## [Work request]
Go through the material below, find each line with the word "которые", and copy those lines.

## [Source material]

··········

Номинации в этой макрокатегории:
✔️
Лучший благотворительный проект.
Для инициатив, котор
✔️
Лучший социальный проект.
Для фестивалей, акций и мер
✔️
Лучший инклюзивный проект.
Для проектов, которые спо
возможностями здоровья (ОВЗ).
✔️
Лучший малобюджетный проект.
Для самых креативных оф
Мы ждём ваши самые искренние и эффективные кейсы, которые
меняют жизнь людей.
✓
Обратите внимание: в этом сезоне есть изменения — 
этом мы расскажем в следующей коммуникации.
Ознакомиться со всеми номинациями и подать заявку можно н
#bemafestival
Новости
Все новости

··········

## [Task output]
Для проектов, которые спо
Мы ждём ваши самые искренние и эффективные кейсы, которые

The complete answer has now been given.